Merkle-Damgard Construction Diagram
Merkle–Damgård Structure

Applications of Hash Functions

Message Authentication (using Hash only)

Basic method: Sender computes h=H(M), sends {M, h}. Receiver recomputes H(M') and compares with received h.

Vulnerable to Man-in-the-Middle attack if channel isn't secure (Attacker intercepts {M,h}, replaces with {M', h'=H(M')}).

Hash for Integrity Check
Using Hash Function to Check Data Integrity

Improved Methods (Combining with Encryption/Secrets):

  • Encrypt Message + Hash: E(K, [M || H(M)]) - Provides confidentiality and integrity. (Slide 12a)
  • Encrypt Hash Only: M || E(K, H(M)) - Efficient for large messages, provides integrity but not confidentiality. (Slide 12b)
  • Hashed Secret Value (like MAC): M || H(M || S) - Uses a shared secret S. Provides integrity/authentication, no encryption needed. (Slide 12c)

Material:

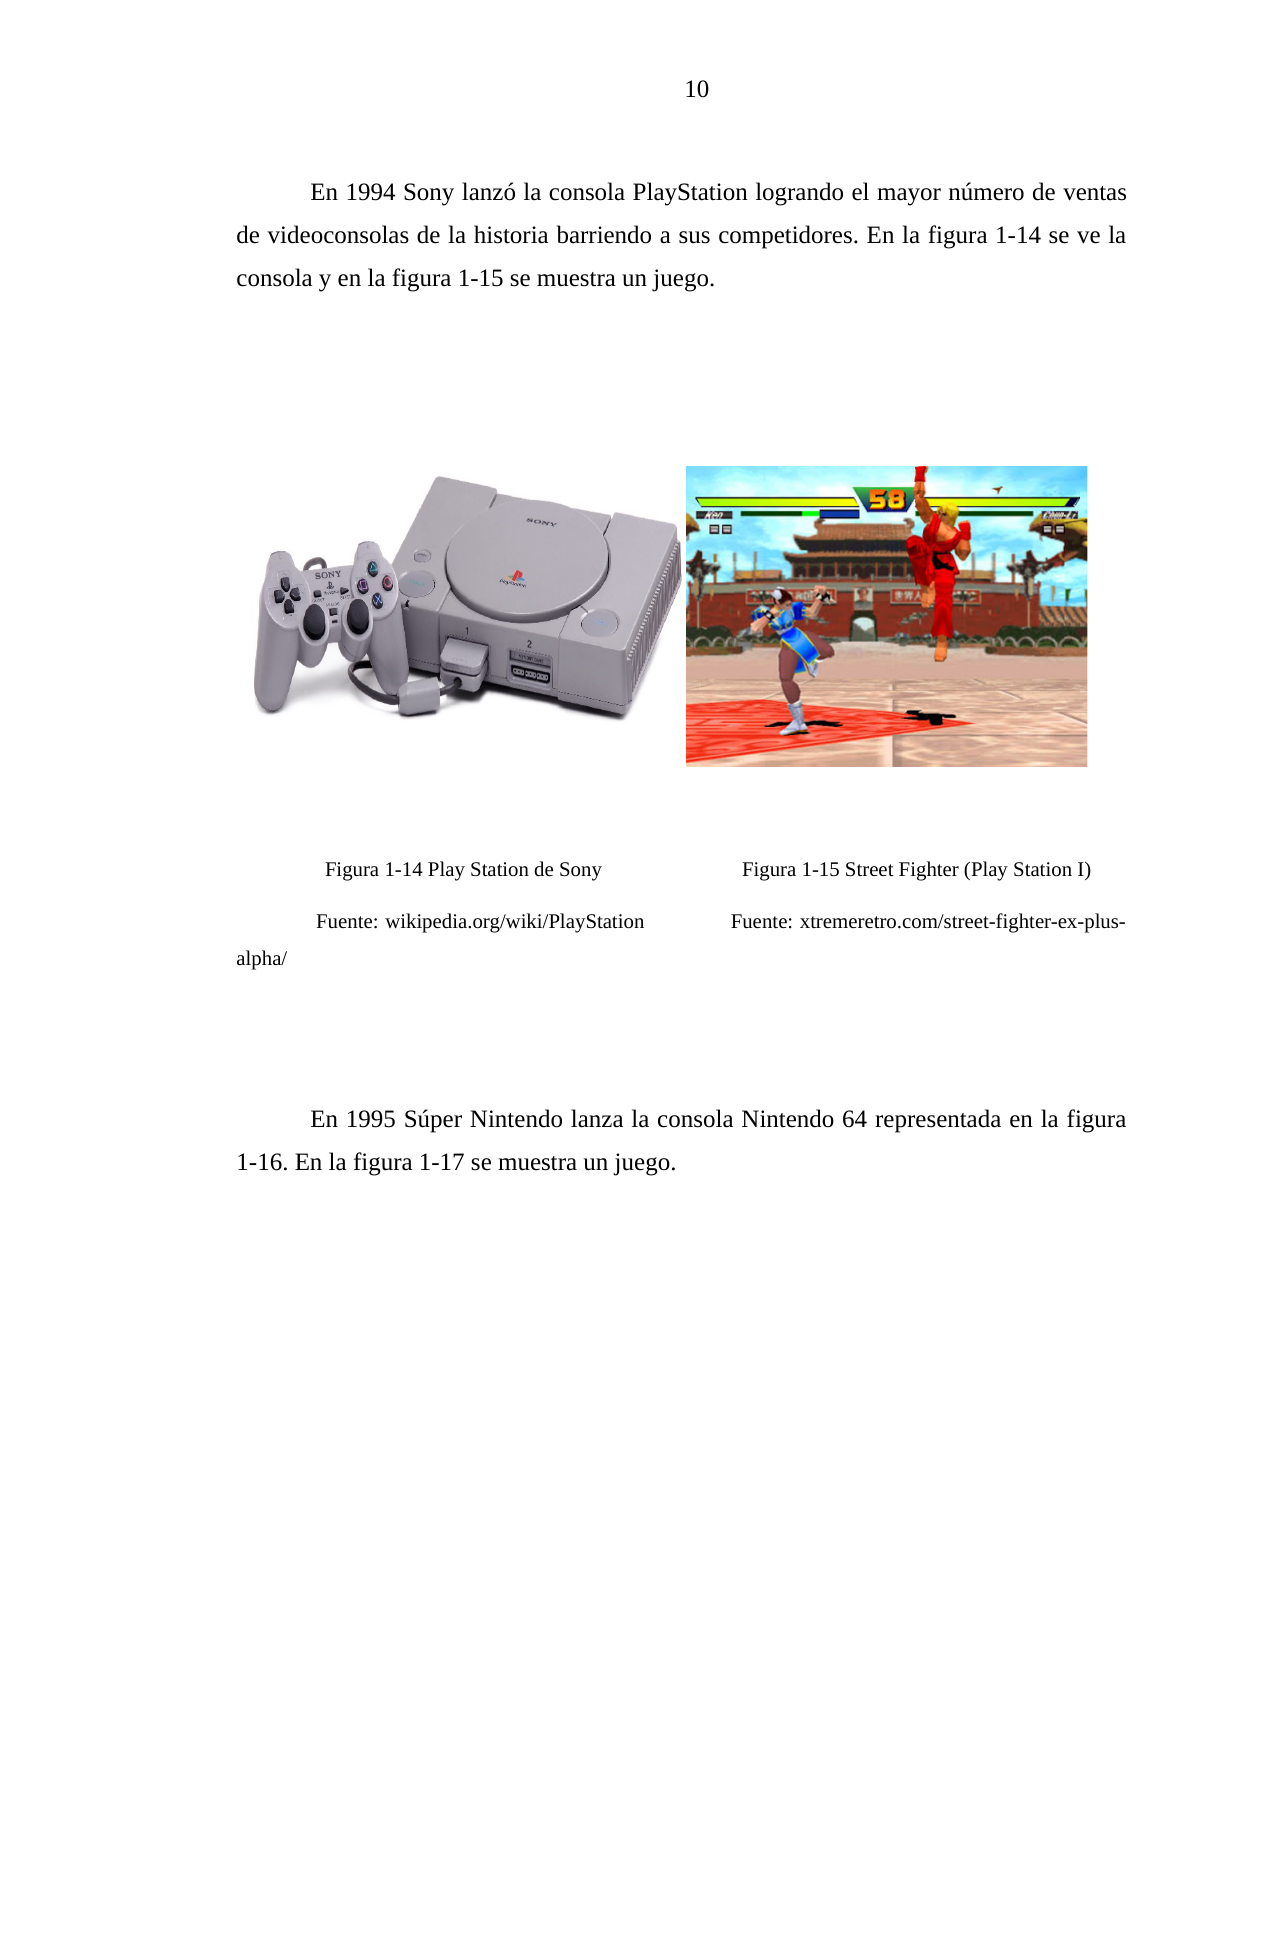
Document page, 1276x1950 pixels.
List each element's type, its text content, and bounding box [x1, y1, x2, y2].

text Fuente: wikipedia.org/wiki/PlayStation Fuente: xtremeretro.com/street-fighter-ex-plus-alpha/ [236, 909, 1128, 969]
text Figura 1-14 Play Station de Sony Figura 1-15 Street Fighter (Play Station I) [236, 857, 1128, 881]
text En 1994 Sony lanzó la consola PlayStation logrando el mayor número de ventas de videoconsolas de la historia barriendo a sus competidores. En la figura 1-14 se ve la consola y en la figura 1-15 se muestra un juego. [236, 177, 1128, 292]
text En 1995 Súper Nintendo lanza la consola Nintendo 64 representada en la figura 1-16. En la figura 1-17 se muestra un juego. [236, 1104, 1128, 1176]
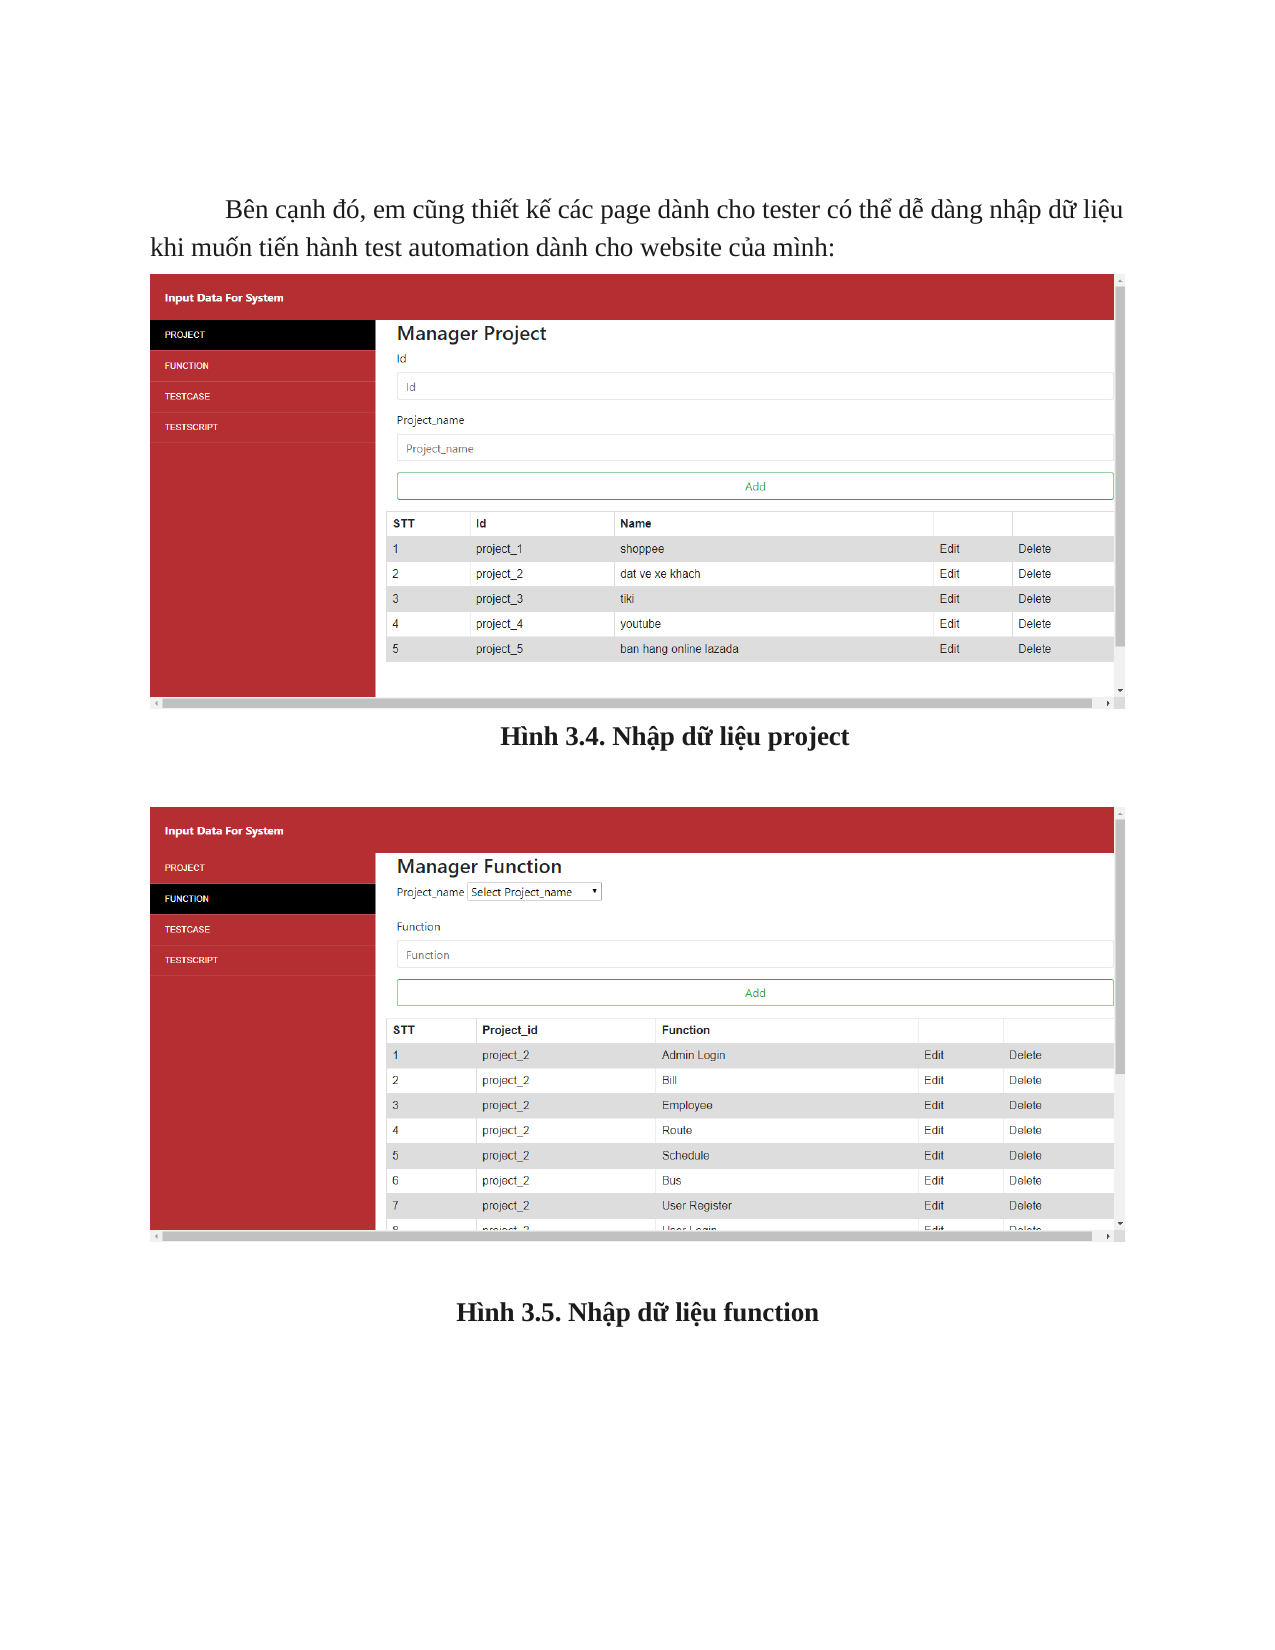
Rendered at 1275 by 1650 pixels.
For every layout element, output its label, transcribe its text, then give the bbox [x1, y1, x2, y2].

text Hình 3.4. Nhập dữ liệu project [150, 720, 1125, 751]
text Hình 3.5. Nhập dữ liệu function [150, 1296, 1125, 1328]
text Bên cạnh đó, em cũng thiết kế các page dành cho tester có thể dễ dàng nhập dữ liệu khi muốn tiến hành test automation dành cho website của mình: [150, 193, 1125, 262]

Work to do: Resume the hash function notes from the point where they stop. The items have no connection to the hash function notes.

Result:
  • Encrypted Hashed Secret Value: E(K, [M || H(M || S)]) - Provides confidentiality and integrity/authentication. (Slide 12d)

Message Authentication Codes (MACs)

A keyed hash function, provides integrity and authenticity.

MAC = CK(M) = f(K, M)

Requires sender and receiver to share a secret key K.

  • Sender computes MAC = CK(M), sends {M, MAC}.
  • Receiver computes MAC' = CK(M'), compares MAC' with received MAC.
MAC Process Diagram
MAC Generation and Verification

Types:

  • HMAC: Based on a cryptographic hash function (e.g., HMAC-SHA256).
  • CMAC: Based on a block cipher (e.g., AES-CMAC).

Must also protect against replay attacks (e.g., include timestamp or sequence number in M).

Digital Signatures

Provides integrity, authenticity, and non-repudiation.

Uses asymmetric cryptography:

  • Sender computes h = H(M).
  • Sender encrypts hash with their Private Key: Sig = E(KRsender, h).
  • Sender transmits {M, Sig}.
  • Receiver computes h' = H(M').
  • Receiver decrypts signature using sender's Public Key: h'' = D(KUsender, Sig).
  • Receiver compares h' and h''. If match, message is authentic and intact.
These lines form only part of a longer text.